=== ACTIVITY ===
Excluding pictures, reproduce word for word the lines from the one containing "Personajes/Sagas" through the end of the material below.

=== INFORMATION GIVEN ===
((

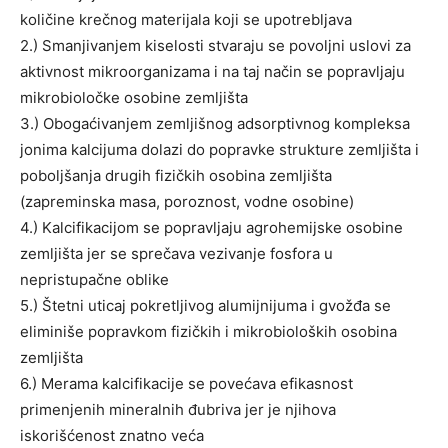
količine krečnog materijala koji se upotrebljava
2.) Smanjivanjem kiselosti stvaraju se povoljni uslovi za
aktivnost mikroorganizama i na taj način se popravljaju
mikrobioločke osobine zemljišta
3.) Obogaćivanjem zemljišnog adsorptivnog kompleksa
jonima kalcijuma dolazi do popravke strukture zemljišta i
poboljšanja drugih fizičkih osobina zemljišta
(zapreminska masa, poroznost, vodne osobine)
4.) Kalcifikacijom se popravljaju agrohemijske osobine
zemljišta jer se sprečava vezivanje fosfora u
nepristupačne oblike
5.) Štetni uticaj pokretljivog alumijnijuma i gvožđa se
eliminiše popravkom fizičkih i mikrobioloških osobina
zemljišta
6.) Merama kalcifikacije se povećava efikasnost
primenjenih mineralnih đubriva jer je njihova
iskorišćenost znatno veća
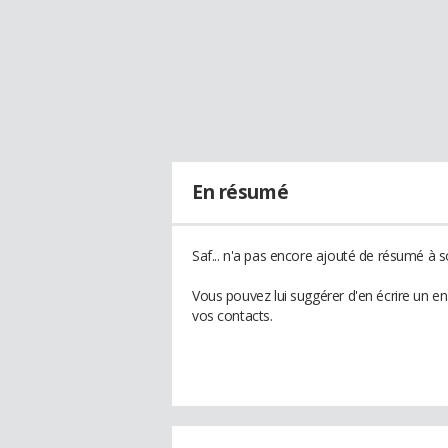
En résumé
Saf... n'a pas encore ajouté de résumé à so
Vous pouvez lui suggérer d'en écrire un en
vos contacts.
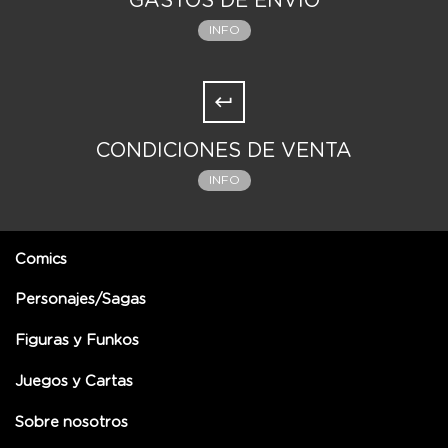
GASTOS DE ENVÍO
INFO
CONDICIONES DE VENTA
INFO
Comics
Personajes/Sagas
Figuras y Funkos
Juegos y Cartas
Sobre nosotros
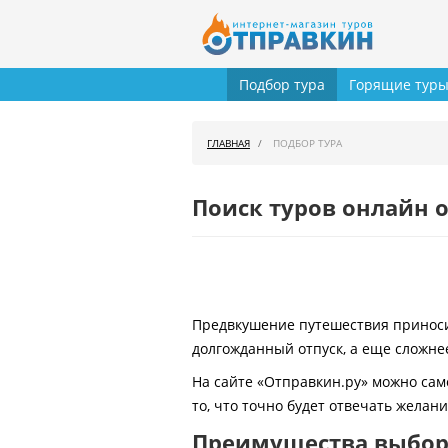
Подбор тура
Горящие тур
ГЛАВНАЯ
ПОДБОР ТУРА
Поиск туров онлайн о
Предвкушение путешествия приносит
долгожданный отпуск, а еще сложнее
На сайте «Отправкин.ру» можно сам
то, что точно будет отвечать желан
Преимущества выбора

))

=== RESPONSE TO THIS EXERCISE ===
Personajes/Sagas
Figuras y Funkos
Juegos y Cartas
Sobre nosotros
Подбор тура
Горящие тур
ГЛАВНАЯ
ПОДБОР ТУРА
Поиск туров онлайн о
Предвкушение путешествия приносит
долгожданный отпуск, а еще сложнее
На сайте «Отправкин.ру» можно сам
то, что точно будет отвечать желан
Преимущества выбора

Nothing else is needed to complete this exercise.